Reading passage –
The unveiling of the Monument to the Founders of Odesa, with its simplified and decidedly rosy view of the past, present, and future of the city, and of the Russian Empire as a whole, can be seen as the high-water mark of the Romanov dynasty. All the confidence on display during the ceremony would turn out to be profoundly misplaced, for quite soon after the apogee came a precipitous decline. The streets, alleys, and staircases that had funneled the city-folk of Odesa towards the celebration in Katerynynska Square would, five years later, be slick with blood, first in June of 1905 when hundreds of workers, protesting with the support of the battleship Potemkin mutineers, were cut down by Cossack guardsmen’s sabres, and then in October when the city was convulsed by a series of deadly and destructive anti-Semitic pogroms. A regime that had so recently reveled in the glories of the past, while looking expectantly towards the future, instead found itself teetering on the brink of revolution.

Stored data
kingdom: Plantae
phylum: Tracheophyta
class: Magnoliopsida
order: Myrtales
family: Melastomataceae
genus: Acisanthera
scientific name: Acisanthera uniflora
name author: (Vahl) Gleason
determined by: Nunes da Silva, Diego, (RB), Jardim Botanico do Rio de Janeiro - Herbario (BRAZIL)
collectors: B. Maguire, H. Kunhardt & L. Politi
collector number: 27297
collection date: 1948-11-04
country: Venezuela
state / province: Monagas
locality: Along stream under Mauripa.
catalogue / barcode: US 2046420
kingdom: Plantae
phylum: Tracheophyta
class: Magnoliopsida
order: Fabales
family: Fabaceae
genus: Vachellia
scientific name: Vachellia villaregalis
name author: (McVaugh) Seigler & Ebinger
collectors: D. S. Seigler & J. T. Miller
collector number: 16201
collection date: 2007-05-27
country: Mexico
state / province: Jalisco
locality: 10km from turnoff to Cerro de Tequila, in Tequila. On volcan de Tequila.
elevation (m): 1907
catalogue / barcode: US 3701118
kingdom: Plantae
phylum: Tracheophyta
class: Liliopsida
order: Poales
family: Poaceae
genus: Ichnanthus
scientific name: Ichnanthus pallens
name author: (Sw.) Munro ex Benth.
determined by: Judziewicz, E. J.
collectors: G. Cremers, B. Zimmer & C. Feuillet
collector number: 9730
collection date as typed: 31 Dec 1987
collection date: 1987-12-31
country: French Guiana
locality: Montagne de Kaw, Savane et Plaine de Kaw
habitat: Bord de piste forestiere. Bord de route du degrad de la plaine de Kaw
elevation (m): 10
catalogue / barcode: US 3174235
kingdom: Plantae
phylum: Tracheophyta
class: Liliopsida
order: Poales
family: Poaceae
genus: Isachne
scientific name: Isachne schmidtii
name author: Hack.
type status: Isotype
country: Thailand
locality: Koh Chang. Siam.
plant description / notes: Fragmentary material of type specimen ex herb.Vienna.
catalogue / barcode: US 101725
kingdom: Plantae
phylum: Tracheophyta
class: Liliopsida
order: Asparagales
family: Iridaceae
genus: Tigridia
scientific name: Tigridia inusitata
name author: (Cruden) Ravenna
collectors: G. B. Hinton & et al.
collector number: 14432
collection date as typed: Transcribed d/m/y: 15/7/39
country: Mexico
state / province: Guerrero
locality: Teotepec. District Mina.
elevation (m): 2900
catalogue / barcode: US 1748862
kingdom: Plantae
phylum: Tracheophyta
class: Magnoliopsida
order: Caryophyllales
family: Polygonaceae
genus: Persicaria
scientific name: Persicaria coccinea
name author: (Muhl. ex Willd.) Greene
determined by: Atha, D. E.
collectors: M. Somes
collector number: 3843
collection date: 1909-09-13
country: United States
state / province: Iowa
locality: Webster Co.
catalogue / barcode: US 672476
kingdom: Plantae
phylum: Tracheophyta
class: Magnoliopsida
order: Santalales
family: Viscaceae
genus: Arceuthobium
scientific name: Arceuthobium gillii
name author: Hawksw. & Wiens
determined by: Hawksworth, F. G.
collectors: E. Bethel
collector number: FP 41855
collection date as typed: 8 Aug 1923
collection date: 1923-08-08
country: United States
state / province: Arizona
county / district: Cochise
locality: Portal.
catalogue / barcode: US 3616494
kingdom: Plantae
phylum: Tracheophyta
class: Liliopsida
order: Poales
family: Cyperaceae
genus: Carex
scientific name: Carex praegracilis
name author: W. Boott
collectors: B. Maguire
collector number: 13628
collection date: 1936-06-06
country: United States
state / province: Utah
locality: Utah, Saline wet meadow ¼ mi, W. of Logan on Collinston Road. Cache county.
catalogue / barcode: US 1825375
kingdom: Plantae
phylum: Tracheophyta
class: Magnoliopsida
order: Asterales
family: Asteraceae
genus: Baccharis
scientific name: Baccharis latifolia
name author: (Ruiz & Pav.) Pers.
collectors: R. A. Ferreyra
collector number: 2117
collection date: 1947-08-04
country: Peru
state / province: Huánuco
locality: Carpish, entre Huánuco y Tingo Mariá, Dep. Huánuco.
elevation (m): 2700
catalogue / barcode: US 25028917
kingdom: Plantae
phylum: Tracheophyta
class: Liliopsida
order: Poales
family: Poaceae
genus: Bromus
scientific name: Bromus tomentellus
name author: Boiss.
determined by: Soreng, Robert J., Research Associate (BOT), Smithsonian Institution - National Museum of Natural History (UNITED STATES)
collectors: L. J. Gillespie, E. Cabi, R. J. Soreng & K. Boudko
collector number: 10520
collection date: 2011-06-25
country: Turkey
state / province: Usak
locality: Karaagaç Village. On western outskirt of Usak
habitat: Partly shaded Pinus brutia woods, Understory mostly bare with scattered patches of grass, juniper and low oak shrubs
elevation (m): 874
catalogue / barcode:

To do –
According to the passage on the Odesa founders monument, who cut down the protesting workers in June of 1905?

Complete answer –
Cossack guardsmen, with their sabres.